1999 - Boa parte das bandas de rap fala do universo negro adotando uma certa agressividade contra os brancos. O que vocês pensam disso?
Piveti -
Fizemos um disco para preto, branco, japonês... Não tem distinção. Enquanto os artistas de rap mantiverem a idéia de querer dividir as raças, colocar uma linha entre brancos e negros, entre periferia e a classe média, a coisa não anda. Não combatemos racismo com racismo e nem violência com violência.

1999 - Como vocês explicam o crescimento da popularidade do rap nacional?
Piveti -
O boom do rap não foi o Racionais que deu, como muita gente quer colocar. O rap da periferia, até pode ser... Mas quem fez o rap acontecer na mídia foi o Gabriel O Pensador. Ele que abriu as portas. E não vejo nada de errado nisso. As mesmas raízes musicais dele são as minhas: ele faz rap. Ele estudou na PUC e eu tenho só a cultura de rua, mas não é por isso que não vou respeitá-lo.
E também respeito os Racionais.

1999 - Como foi voltar a trabalhar em dupla?
Piveti -
Nossa parceria é interessante porque temos formas diferentes de escrever e gostamos de estilos diversos. É como se pegássemos duas estradas que vão para o mesmo destino. O Branco gosta de um rap mais nova-iorquino e de coisas como Mase, Wu-Tang Clan, Puff Daddy. Eu sou mais Califórnia, Los Angeles, a coisa do rap pesado, com muitos graves e batidas arrastadas.

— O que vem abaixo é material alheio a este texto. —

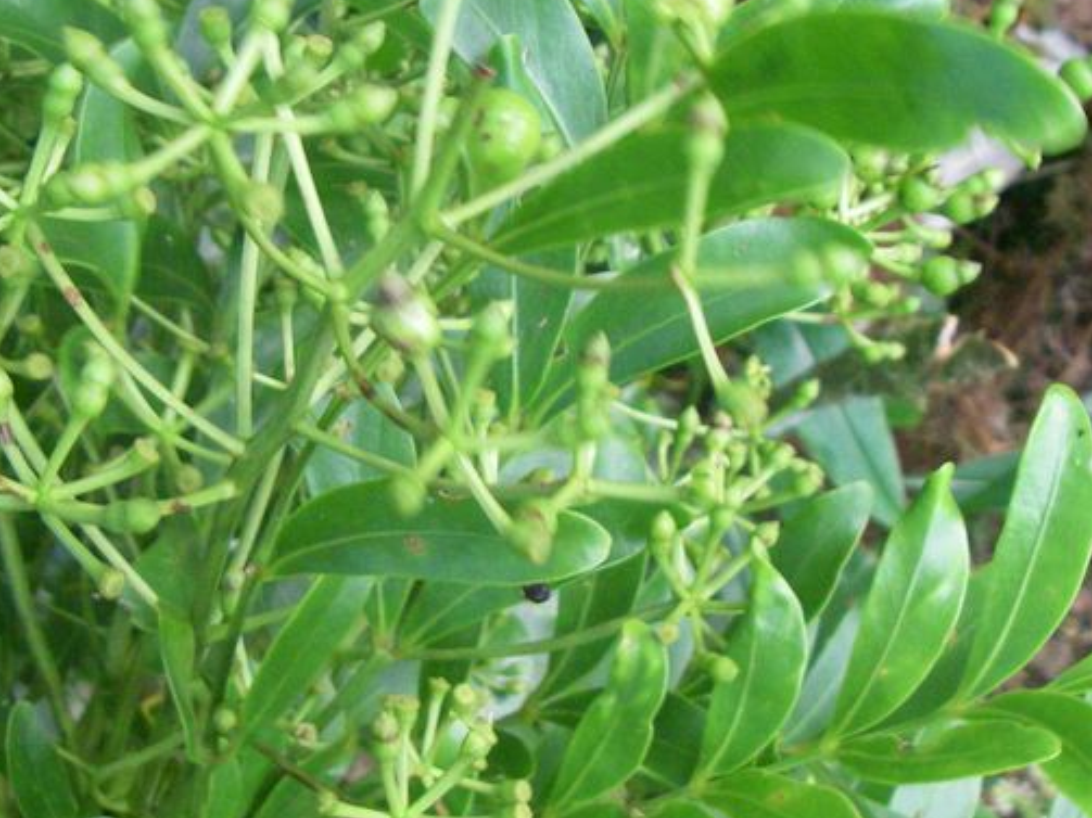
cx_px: 441
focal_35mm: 68
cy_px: 455
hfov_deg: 28.5
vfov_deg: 21.6
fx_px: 2145
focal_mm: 6.3
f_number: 3.3
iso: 400
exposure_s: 1/15
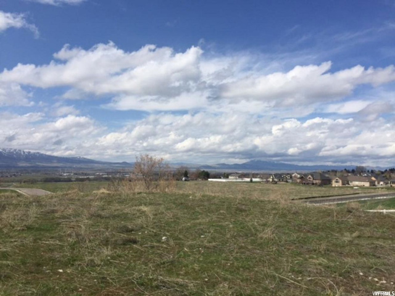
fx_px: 331
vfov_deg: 48.2
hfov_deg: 61.7
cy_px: 148
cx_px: 198
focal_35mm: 29
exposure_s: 1/3968
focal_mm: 4.15
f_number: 2.2
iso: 32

1999 - A experiência de ser preso influenciou este seu novo disco?
Piveti -
Não influenciou diretamente. A cadeia foi uma dor muito forte na minha vida, uma coisa muito pessoal. Evitei contar nas letras as coisas que eu passei lá dentro porque um disco é para sempre e, para mim, aquele experiência é como se eu estivesse ficado em coma. Mas de tudo que aconteceu, acho que 30% foi ruim e 70% foi bom. Na cadeia aprendi a valorizar o ser humano. Aprendi também que todos somos iguais na hora da dor. Hoje sei que nada nesse mundo compra a liberdade de se expressar, de ir e vir. Não escrevi muito rap lá dentro. Você vive o estresse 24 horas por dia.
A expectativa é de que a qualquer momento vão deixar você ir embora ou vai explodir uma rebelião.